Task prompt: For the entries below, repeat exactly each line starting with the one that contains "What is a data" and going on through the one that contains "What are a few", and no others.

Data records:
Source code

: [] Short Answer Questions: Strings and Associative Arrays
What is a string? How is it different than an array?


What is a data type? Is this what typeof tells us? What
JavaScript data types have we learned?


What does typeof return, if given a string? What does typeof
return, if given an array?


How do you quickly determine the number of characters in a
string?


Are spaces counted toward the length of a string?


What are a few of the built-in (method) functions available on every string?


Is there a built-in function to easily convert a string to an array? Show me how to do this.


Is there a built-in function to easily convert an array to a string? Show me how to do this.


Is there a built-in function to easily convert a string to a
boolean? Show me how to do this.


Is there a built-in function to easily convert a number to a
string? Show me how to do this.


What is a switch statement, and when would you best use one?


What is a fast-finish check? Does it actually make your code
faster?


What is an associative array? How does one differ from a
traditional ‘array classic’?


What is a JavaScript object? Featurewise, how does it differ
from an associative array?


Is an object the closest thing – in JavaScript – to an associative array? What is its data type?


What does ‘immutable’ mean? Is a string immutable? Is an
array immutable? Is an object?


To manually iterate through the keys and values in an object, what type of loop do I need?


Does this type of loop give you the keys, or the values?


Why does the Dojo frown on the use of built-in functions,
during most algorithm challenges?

The completed task:
What is a data type? Is this what typeof tells us? What
JavaScript data types have we learned?


What does typeof return, if given a string? What does typeof
return, if given an array?


How do you quickly determine the number of characters in a
string?


Are spaces counted toward the length of a string?


What are a few of the built-in (method) functions available on every string?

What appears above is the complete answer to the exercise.